これをリターンと呼びますが、同時にリターンの振れ幅であるリスクという概念も覚えましょう。
全世界株式指数は1980年代からリスク・リターンの算出に使われることが多く、統計的に有意なデータが揃っています。
新しい領域に投資をする金融商品はデータが少なく、この変動幅であるリスクがマーケットのショックによって大きく変わることがあるのです。
全世界の成長率(GDP)は毎年3%前後であり、大まかにそれに沿って全世界株式指数の騰落率も変動を続けていることから、誰にでも広くおすすめできる商品と言えるのではないでしょうか?
全世界株の中身が知りたくなった人はNewsPicksトピックスの記事「とてもシンプルな資産形成とインデックスの小話」もどうぞ。
NISA以外でも、クレジットカードによる投信の積み立てはポイント面でお得です。
📍スタートアップ投資が面白い
冨田 (もし自分が若手なら、ということですので、)新NISAに注目しています。
新NISAについては、NewsPicksの記事が一番分かりやすいのでぜひそちらをお読みください。

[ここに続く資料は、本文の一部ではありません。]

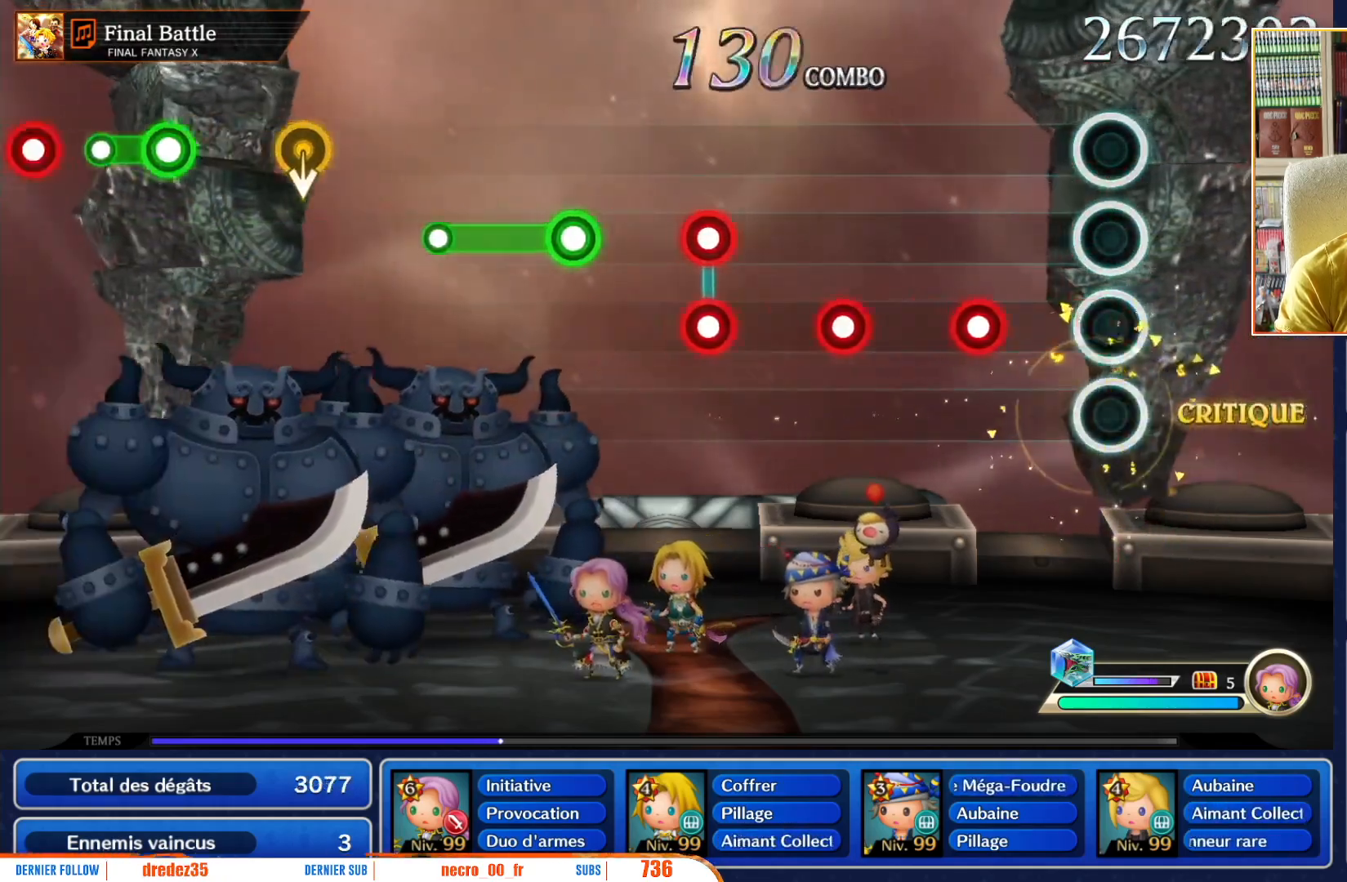
{"buttons": [], "left_stick": "center", "right_stick": "center", "events": [[67, "R1", "up"], [300, "R1", "down"], [450, "R1", "up"]]}
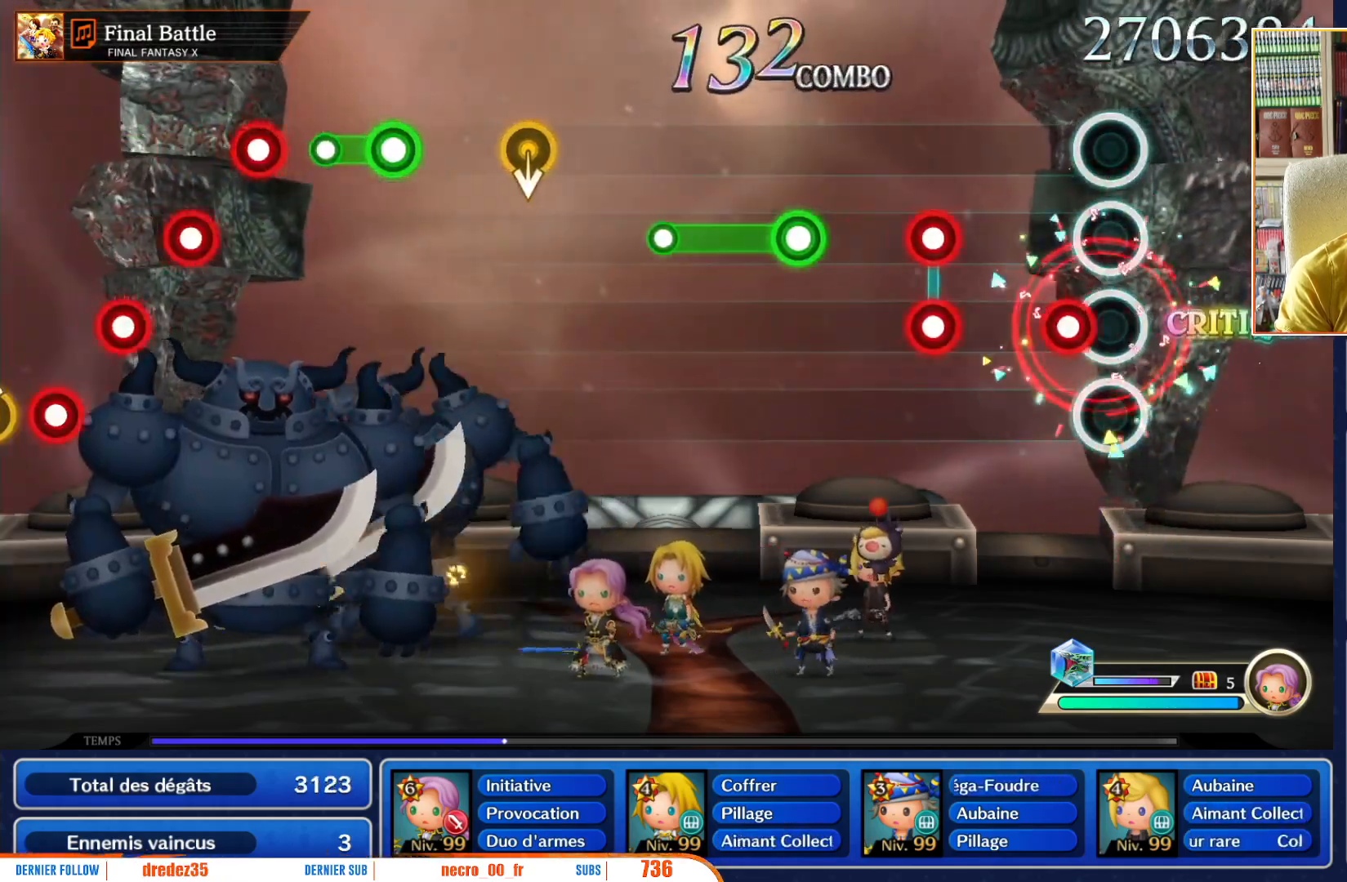
{"buttons": ["R1"], "left_stick": "center", "right_stick": "center", "events": [[150, "R1", "down"], [267, "R1", "up"], [400, "L1", "down"], [433, "R1", "down"], [500, "L1", "up"]]}
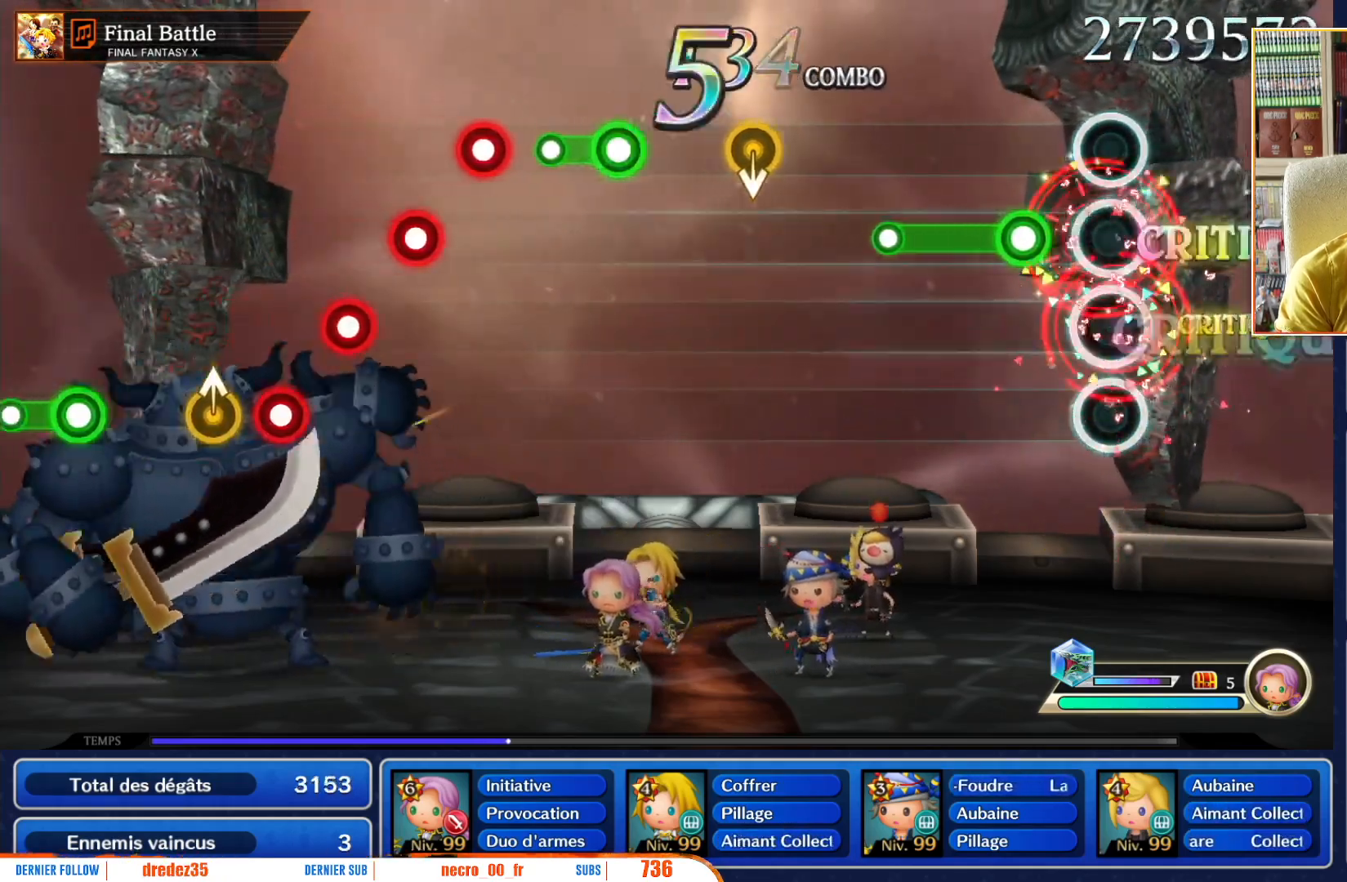
{"buttons": ["R1"], "left_stick": "center", "right_stick": "center", "events": [[33, "R1", "up"], [233, "R1", "down"]]}
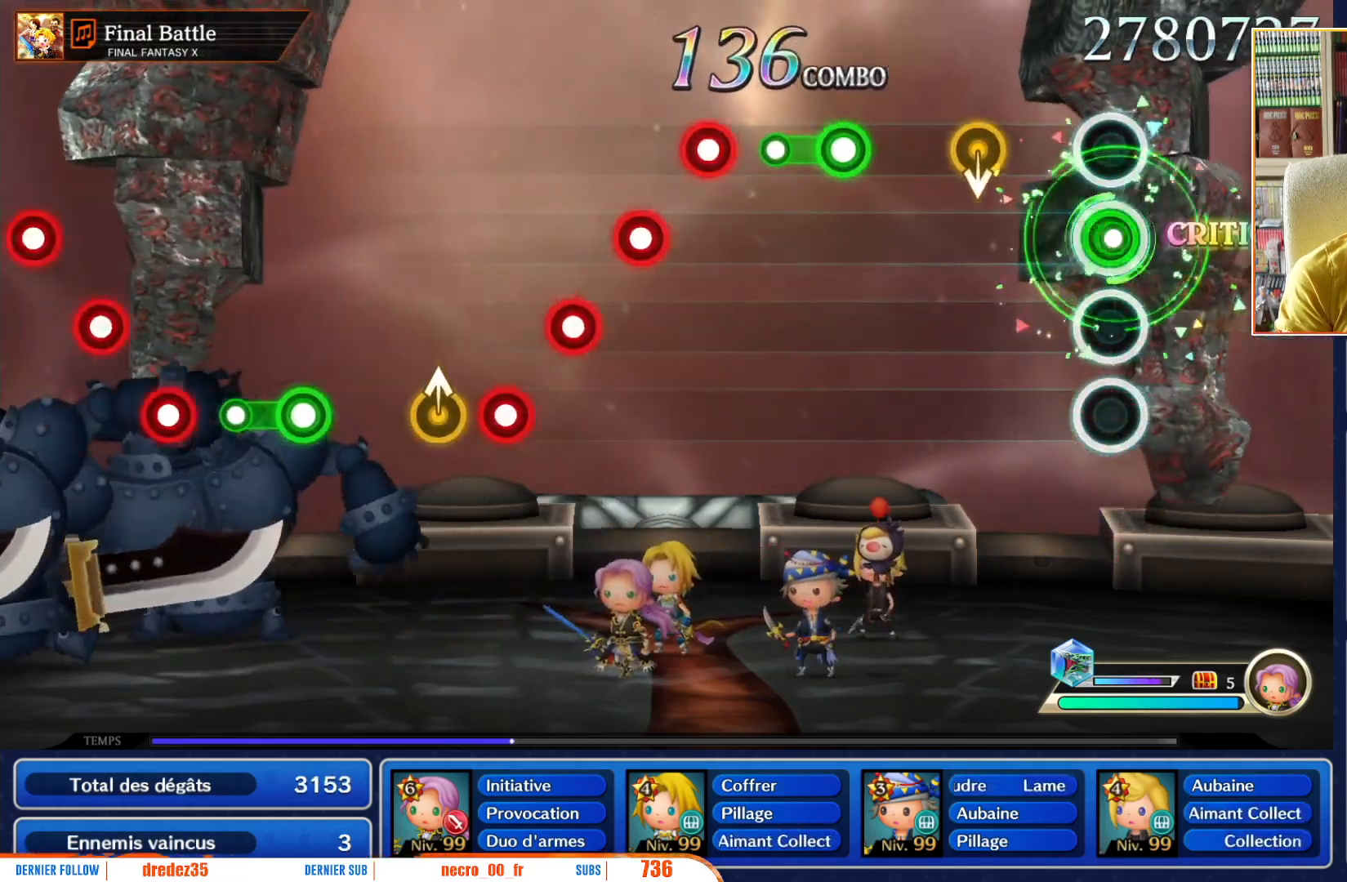
{"buttons": [], "left_stick": "center", "right_stick": "center", "events": [[17, "R1", "up"], [283, "left_stick", "down"], [383, "left_stick", "center"]]}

また、金融商品ではないですが、令和5年度の改正により、実用の幅の広がったスタートアップ企業(未公開株式)への投資にも注目しています。
従来の要件に加え、一定の要件を満たす設立間もないスタートアップへの投資や、自己資金による起業について非課税措置の対象となりました(参考:経済産業省「エンジェル税制」)。
Photo:iStock / Leonid studio
2023年は岸田文雄内閣の政策で発表された「スタートアップ育成5か年計画」が本格的に始動する年です。
起業、スタートアップへの参画、エンジェル投資など未上場スタートアップ株式投資についても視野に入れると、面白いのではないでしょうか。